▸ **Problem statement**: Which lines in the items below contain the string "value"? List every such line in full, treating uppercase and lowercase as different.

+++ Exercise inputs +++

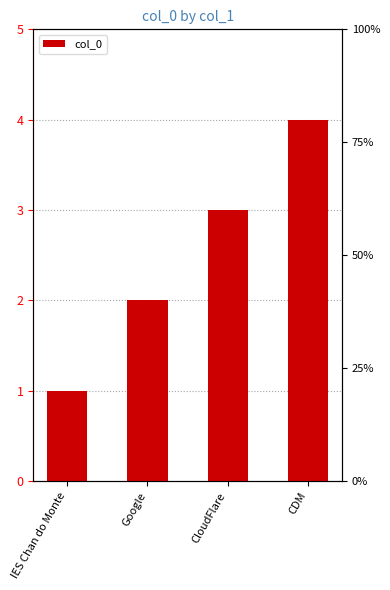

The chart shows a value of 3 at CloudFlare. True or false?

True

+++
+++ Exercise inputs +++

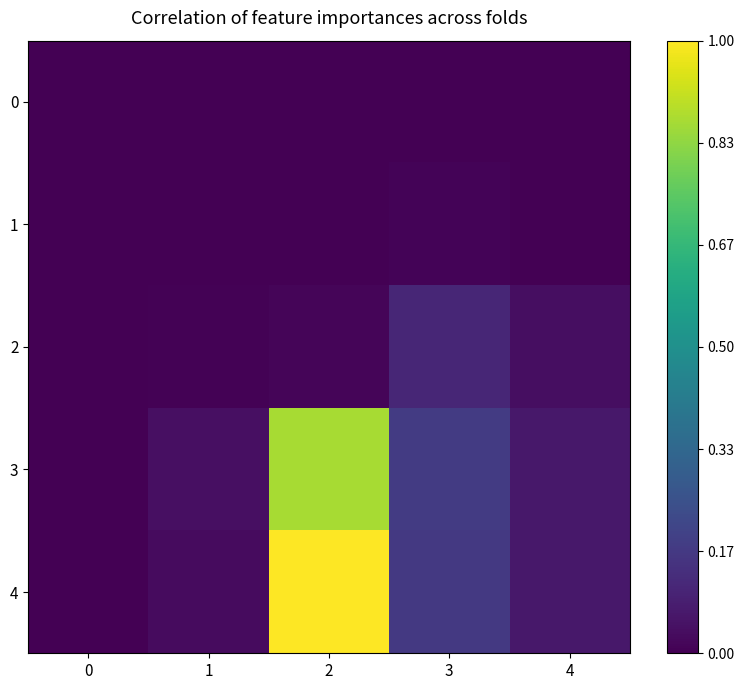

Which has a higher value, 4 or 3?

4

+++
+++ Exercise inputs +++

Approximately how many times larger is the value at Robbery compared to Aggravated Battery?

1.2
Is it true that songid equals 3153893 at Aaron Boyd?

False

+++

▸ **Result of the task**:
The chart shows a value of 3 at CloudFlare. True or false?
Which has a higher value, 4 or 3?
Approximately how many times larger is the value at Robbery compared to Aggravated Battery?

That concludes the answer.